> **EXCERPTED TEXT**:
⟨

Calothamnus lehmannii

Scientific classification
- Kingdom: Plantae
- Clade: Tracheophytes
- Clade: Angiosperms
- Clade: Eudicots
- Clade: Rosids
- Order: Myrtales
- Family: Myrtaceae
- Genus: Calothamnus
- Species: C. lehmannii
- Binomial name: Calothamnus lehmannii Schauer
- Synonyms: Calothamnus lehmanni Schauer orth. var.; Calothamnus plumosa Turcz. orth. var.; Calothamnus plumosus Turcz.; Melaleuca johannis-lehmannii Craven & R.D.Edwards ;

= Calothamnus lehmannii =

- Genus: Calothamnus
- Species: lehmannii
- Authority: Schauer
- Synonyms: Calothamnus lehmanni Schauer orth. var., Calothamnus plumosa Turcz. orth. var., Calothamnus plumosus Turcz., Melaleuca johannis-lehmannii Craven & R.D.Edwards

Species of flowering plant

Calothamnus lehmannii, commonly known as dwarf claw flower, is a plant in the myrtle family, Myrtaceae and is endemic to the south-west of Western Australia. It is a low-lying, sometimes ground-hugging shrub with long, thin, cylindrical leaves and clusters of red flowers that are smaller than any others in the genus Calothamnus.

==Description==
Calothamnus lehmannii grows to a height of about 0.5 m. Its leaves are 10-25 mm long and circular in cross section.

The flowers are arranged in small clusters and partly buried in the corky bark of the stems. They are red and have 4 sepals, 4 petals and 4 claw-like bundles of stamens, all less than 10 mm long. The upper two bundles contain only 4 or 5 stamens and the lower ones are reduced to a single stamen. Flowering occurs between August and October and is followed by fruits which are woody capsules.

⟩

> **QUESTIONS**:
1. According to the plant article, during which months does Calothamnus lehmannii flower?
2. Extract the portion of the plant article starting with "Calothamnus lehmannii, commonly" and going on through "are woody capsules.", copying it word for word.
3. Write what comes next in the dwarf claw flower article, picking up after its final sentence.

> **RECORDED DATA**:
⟨

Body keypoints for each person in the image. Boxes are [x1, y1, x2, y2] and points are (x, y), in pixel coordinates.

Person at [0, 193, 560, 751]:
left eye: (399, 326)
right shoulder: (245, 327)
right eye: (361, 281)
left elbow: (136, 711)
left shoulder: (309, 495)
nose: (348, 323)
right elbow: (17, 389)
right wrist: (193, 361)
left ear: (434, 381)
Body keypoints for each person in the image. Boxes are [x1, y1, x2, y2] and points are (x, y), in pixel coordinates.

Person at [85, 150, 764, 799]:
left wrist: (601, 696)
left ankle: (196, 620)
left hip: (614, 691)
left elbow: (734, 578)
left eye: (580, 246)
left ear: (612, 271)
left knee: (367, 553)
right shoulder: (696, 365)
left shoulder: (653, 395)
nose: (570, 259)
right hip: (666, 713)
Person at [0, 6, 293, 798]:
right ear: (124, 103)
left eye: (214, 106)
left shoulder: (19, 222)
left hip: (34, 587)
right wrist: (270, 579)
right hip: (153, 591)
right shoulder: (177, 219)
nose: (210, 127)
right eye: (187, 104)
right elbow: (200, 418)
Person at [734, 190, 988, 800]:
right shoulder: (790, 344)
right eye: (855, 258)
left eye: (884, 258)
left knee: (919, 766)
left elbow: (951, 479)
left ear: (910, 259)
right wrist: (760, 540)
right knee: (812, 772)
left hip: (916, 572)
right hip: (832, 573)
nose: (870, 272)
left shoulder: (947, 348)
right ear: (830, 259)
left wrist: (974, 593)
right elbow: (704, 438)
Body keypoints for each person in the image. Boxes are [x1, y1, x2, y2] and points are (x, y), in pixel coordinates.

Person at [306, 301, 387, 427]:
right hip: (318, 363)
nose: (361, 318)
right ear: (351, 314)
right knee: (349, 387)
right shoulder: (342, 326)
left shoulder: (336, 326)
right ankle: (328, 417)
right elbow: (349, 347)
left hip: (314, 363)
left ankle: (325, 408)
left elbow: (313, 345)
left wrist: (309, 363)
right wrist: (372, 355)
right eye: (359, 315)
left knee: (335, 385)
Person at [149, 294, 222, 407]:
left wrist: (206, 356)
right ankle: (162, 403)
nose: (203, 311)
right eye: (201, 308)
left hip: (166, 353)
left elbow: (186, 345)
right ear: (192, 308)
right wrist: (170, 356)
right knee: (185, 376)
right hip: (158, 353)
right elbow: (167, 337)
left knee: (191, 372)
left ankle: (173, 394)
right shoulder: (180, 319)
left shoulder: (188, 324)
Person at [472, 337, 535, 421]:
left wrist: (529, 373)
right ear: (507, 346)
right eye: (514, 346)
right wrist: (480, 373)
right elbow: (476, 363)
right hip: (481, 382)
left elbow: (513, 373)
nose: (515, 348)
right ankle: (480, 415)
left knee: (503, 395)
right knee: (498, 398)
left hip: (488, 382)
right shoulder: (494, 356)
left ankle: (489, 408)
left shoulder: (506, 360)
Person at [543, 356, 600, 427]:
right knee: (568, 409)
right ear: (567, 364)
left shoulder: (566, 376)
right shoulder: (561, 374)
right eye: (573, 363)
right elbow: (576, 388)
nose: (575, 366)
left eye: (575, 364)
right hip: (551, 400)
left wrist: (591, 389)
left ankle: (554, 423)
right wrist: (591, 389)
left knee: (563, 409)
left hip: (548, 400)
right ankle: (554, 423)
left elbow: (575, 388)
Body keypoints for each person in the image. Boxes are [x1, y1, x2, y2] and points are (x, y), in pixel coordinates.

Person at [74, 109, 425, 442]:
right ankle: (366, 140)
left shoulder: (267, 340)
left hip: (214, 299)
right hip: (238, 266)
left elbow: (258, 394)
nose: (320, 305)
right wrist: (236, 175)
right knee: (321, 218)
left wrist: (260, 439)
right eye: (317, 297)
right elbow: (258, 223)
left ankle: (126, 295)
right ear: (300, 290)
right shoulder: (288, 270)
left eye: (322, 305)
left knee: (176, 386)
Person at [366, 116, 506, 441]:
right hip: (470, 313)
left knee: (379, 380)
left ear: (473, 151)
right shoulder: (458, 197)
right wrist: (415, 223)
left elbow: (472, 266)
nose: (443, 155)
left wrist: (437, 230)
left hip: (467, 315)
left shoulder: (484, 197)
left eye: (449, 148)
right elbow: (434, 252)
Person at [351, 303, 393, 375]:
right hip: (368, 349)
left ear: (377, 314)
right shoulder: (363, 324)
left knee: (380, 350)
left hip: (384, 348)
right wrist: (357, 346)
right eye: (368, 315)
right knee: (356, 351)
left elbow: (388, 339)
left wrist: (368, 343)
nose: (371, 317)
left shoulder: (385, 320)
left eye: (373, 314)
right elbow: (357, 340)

⟩

> **ANSWERS TO THE TASKS**:
1. Between August and October.

2.
Calothamnus lehmannii, commonly known as dwarf claw flower, is a plant in the myrtle family, Myrtaceae and is endemic to the south-west of Western Australia. It is a low-lying, sometimes ground-hugging shrub with long, thin, cylindrical leaves and clusters of red flowers that are smaller than any others in the genus Calothamnus.

==Description==
Calothamnus lehmannii grows to a height of about 0.5 m. Its leaves are 10-25 mm long and circular in cross section.

The flowers are arranged in small clusters and partly buried in the corky bark of the stems. They are red and have 4 sepals, 4 petals and 4 claw-like bundles of stamens, all less than 10 mm long. The upper two bundles contain only 4 or 5 stamens and the lower ones are reduced to a single stamen. Flowering occurs between August and October and is followed by fruits which are woody capsules.

3.
==Taxonomy and naming==
Calothamnus lehmannii was first formally described by Johannes Schauer in 1843 in Dissertatio phytographica de Regelia, Beaufortia et Calothamno. The specific epithet (lehmannii) honours the German botanist, Johann Lehmann. (In 2014 Craven, Edwards and Cowley proposed that the species be renamed Melaleuca johannis-lehmannii.)

==Distribution and habitat==
Calothamnus lehmannii occurs in and between the Bowelling and Stirling Range districts in the Avon Wheatbelt, Esperance Plains, Jarrah Forest and Warren biogeographic regions. It grows in sandy soils on plains and hillsides.

==Conservation==
Calothamnus lehmannii is classified as "not threatened" by the Western Australian government department of parks and wildlife.